The Church gathers to celebrate the investment of God the Son in human flesh, an investment that He is pleased to make for all human persons of every time and place. The Second Reading from the Acts of the Apostles reminds us that the Christ, Jesus, originated in the people of Israel. He is the fulfillment of the promises made in their sacred Scriptures, what we call the Old Testament. God remains active in the life of the Jews. We, too, retain a connection with them, and not as people who have long since passed them in a race, relieved to see them lagging behind us. There is no competition, and God has the entire human situation—including our very lives—under control. That, in fact, is one of the crucial themes of the Christian faith.
It is one that we are inclined to disbelieve at times. Every year we come to God’s Altar on this day a bit more anxious about how things are going “out there”—and perhaps “in here” as well. The vision of a more peaceful and just society, the vision of a more tolerant and generous self, is a bit more elusive. Having given ourselves over to our idols, we may chafe at the idea presented in the First Reading—which, in fact, is more than an idea, but a promise: No more shall people call you ‘Forsaken,’ or your land ‘Desolate,’ but you shall be called ‘My Delight,’ and your land ‘Espoused.’ For the Lord delights in you and makes your land His spouse. As John the Baptist protested his unworthiness, we are quick to produce life histories in defense of that claim.
Let the Messiah’s story ring out in the hearts of everyone here: Worthy is the Lamb! We see in Jesus’ human pedigree a colorful background, fraught with persons whose life histories are unseemly and unworthy. Like ours, they are ordinary stories of ordinary people, whom God has nonetheless chosen to call His brothers and sisters. Apparently our genealogy and external circumstances need not determine the course of our own lives; by God’s power and mercy, what others have done or may do is not a reliable predictor of what God may do in us.
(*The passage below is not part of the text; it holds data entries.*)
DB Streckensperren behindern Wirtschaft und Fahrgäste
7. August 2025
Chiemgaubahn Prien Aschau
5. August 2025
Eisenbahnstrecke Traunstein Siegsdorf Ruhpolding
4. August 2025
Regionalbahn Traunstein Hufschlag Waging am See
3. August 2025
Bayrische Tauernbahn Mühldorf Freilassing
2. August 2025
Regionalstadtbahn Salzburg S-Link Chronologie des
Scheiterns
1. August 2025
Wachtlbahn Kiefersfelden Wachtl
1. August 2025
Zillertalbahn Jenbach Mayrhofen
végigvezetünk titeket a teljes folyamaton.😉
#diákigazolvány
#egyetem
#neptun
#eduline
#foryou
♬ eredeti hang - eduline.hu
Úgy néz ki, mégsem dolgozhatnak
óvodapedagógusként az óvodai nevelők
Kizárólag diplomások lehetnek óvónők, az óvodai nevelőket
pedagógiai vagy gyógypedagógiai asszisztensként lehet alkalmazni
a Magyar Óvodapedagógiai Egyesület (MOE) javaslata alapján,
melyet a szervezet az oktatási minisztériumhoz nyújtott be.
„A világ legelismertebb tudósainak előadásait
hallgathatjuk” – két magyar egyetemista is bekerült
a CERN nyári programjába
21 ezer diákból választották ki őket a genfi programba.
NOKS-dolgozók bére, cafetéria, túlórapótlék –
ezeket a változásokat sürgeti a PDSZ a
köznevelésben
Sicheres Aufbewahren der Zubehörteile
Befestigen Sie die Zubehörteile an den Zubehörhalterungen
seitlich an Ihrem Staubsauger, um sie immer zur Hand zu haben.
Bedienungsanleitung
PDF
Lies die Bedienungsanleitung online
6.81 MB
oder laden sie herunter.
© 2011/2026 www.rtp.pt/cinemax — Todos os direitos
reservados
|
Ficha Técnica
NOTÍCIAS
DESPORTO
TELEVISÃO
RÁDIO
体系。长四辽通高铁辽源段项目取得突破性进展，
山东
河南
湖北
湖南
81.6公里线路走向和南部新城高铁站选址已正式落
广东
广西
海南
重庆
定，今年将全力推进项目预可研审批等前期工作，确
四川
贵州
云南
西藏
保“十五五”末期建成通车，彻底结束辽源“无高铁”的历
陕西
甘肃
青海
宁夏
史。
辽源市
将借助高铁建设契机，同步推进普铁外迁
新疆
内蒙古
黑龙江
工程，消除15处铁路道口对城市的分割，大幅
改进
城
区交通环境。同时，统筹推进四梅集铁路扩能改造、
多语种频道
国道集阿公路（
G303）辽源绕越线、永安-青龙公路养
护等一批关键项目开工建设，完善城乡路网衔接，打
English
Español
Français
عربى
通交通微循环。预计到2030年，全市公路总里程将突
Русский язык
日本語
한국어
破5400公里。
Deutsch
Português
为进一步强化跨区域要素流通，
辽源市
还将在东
Let the Messiah’s story ring out in the hearts of everyone here: Be not afraid! The story of St. Joseph reveals a man who initially hesitated to receive the Christ Child and His mother in light of their strange circumstances and appearance. Who knows where and how God will knock at our door, and who knows why He has asked for us? Like Joseph, we may yet open our hearts to receive what God wants to give us, whatever it may soon demand of us. Can we believe in the possibilities for growth and change that the coming year, and its God, may have in store? Can we actualize those possibilities when they arrive? By God, we can; we can accept in many and unpredictable forms the Bridegroom’s joyful proposal of unending love.